For anyone interested, a simple extension exercise could be to extend this to additionally work for distance-2 CRx and CRz. Alternatively one could improve on the method itself - this approach always decomposes a CRy at distance-2, but is this a good idea?

Also note that higher performance solutions are coded straight into the TKET c++ codebase. This provides advantages, including that Circuit construction and substitution is unncessary (as with python) as the circuit can be directly modified, however the ability to produce prototypes at the python level is very helpful. If you have a great python implementation but are finding some runtime bottlenecks, why not try implementing it straight into TKET (the code is open source at https://github.com/CQCL/tket).
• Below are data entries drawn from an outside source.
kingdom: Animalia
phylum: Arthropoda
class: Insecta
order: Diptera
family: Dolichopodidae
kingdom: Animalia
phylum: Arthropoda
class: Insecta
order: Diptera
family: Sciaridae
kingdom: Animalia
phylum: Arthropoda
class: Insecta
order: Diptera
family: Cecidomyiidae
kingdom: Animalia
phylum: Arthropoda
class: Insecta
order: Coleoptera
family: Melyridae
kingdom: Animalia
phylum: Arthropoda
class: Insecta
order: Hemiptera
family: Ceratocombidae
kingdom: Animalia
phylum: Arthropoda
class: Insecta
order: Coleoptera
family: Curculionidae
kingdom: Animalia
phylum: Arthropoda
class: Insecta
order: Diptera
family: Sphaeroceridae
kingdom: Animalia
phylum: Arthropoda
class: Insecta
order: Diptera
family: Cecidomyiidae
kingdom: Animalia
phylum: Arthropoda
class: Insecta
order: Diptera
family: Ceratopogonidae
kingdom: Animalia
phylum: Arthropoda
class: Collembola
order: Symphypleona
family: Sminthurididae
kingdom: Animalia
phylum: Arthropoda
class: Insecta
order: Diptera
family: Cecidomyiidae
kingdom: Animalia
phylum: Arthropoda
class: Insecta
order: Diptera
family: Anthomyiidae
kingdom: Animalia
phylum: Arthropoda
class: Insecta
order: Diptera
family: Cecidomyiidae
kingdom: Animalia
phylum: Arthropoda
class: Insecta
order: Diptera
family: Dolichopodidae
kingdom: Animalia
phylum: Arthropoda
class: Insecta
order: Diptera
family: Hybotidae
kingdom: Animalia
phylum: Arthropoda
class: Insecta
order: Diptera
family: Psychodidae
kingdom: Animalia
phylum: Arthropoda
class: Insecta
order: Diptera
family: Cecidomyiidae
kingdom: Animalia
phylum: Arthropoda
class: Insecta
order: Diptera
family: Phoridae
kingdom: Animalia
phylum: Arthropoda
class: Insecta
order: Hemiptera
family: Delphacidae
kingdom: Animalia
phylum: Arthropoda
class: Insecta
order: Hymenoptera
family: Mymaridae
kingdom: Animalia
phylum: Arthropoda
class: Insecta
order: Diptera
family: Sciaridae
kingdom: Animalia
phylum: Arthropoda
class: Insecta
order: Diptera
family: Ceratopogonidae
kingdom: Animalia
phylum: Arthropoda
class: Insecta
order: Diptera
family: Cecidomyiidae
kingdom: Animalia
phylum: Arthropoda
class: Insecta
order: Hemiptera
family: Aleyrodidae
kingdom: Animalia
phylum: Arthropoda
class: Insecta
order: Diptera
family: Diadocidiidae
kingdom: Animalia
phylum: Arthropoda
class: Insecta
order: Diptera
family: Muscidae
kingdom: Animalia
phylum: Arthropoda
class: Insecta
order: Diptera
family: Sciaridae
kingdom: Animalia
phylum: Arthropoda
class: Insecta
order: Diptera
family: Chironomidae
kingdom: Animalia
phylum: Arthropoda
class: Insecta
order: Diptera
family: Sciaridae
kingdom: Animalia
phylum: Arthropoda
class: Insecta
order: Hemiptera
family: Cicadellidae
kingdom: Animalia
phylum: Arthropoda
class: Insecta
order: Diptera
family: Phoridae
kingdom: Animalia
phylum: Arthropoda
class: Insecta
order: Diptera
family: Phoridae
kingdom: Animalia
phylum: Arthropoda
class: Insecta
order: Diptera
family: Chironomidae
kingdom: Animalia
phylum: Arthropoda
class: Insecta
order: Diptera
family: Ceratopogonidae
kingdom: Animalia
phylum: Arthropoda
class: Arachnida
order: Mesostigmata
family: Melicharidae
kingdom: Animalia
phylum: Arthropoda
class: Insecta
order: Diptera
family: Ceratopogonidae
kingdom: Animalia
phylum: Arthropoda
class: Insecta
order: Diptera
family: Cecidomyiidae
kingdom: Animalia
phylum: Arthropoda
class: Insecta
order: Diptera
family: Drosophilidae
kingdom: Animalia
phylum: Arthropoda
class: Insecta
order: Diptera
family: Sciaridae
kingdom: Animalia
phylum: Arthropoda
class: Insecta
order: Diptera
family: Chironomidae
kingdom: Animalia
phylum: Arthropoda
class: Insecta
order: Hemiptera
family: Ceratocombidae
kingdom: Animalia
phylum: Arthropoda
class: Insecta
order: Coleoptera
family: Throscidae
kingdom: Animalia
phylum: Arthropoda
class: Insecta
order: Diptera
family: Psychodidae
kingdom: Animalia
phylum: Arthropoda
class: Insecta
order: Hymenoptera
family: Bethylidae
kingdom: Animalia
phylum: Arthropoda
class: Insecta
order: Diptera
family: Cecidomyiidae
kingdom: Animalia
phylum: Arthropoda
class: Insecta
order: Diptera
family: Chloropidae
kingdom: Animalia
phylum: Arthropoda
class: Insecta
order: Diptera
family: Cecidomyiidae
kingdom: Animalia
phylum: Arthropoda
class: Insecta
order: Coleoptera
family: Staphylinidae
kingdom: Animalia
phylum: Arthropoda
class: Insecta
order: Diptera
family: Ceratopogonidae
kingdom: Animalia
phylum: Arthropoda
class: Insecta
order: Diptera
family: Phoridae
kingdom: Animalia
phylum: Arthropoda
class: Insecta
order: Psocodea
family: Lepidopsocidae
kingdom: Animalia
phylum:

Besides the LexiRouteRoutingMethod() and the LexiLabellingMethod() there are other routing methods in pytket, such as the AASRouteRoutingMethod() and the corresponding AASLabellingMethod(), which are used to route phase-polynomial boxes using architecture-aware synthesis. Usually circuits contain non-phase-polynomial operations as well, so it is a good idea to combine them with the LexiRouteRoutingMethod(), as in the following example:

from pytket.mapping import AASRouteRoutingMethod, AASLabellingMethod
from pytket.circuit import PhasePolyBox, Qubit
import numpy as np
c = Circuit(3, 3)
n_qb = 3
qubit_indices = {Qubit(0): 0, Qubit(1): 1, Qubit(2): 2}
phase_polynomial = {(True, False, True): 0.333, (False, False, True): 0.05}
linear_transformation = np.array([[1, 0, 0], [0, 1, 0], [0, 0, 1]])
p_box = PhasePolyBox(n_qb, qubit_indices, phase_polynomial, linear_transformation)
c.add_phasepolybox(p_box, [0, 1, 2])
c.CX(0, 1).CX(0, 2).CX(1, 2)
display.render_circuit_jupyter(c)
nodes = [Node("test", 0), Node("test", 1), Node("test", 2)]
arch = Architecture([[nodes[0], nodes[1]], [nodes[1], nodes[2]]])
mm = MappingManager(arch)
mm.route_circuit(
    c,
    [
        AASRouteRoutingMethod(1),
        LexiLabellingMethod(),
        LexiRouteRoutingMethod(),
        AASLabellingMethod(),
    ],
)
display.render_circuit_jupyter(c)

In this case the order of the methods is not very relevant, because in each step of the routing only one of the methods is suitable. In the first part of the circuit the mapping is done without inserting swaps by the AAS method; in the second part one swap gate is added to the circuit.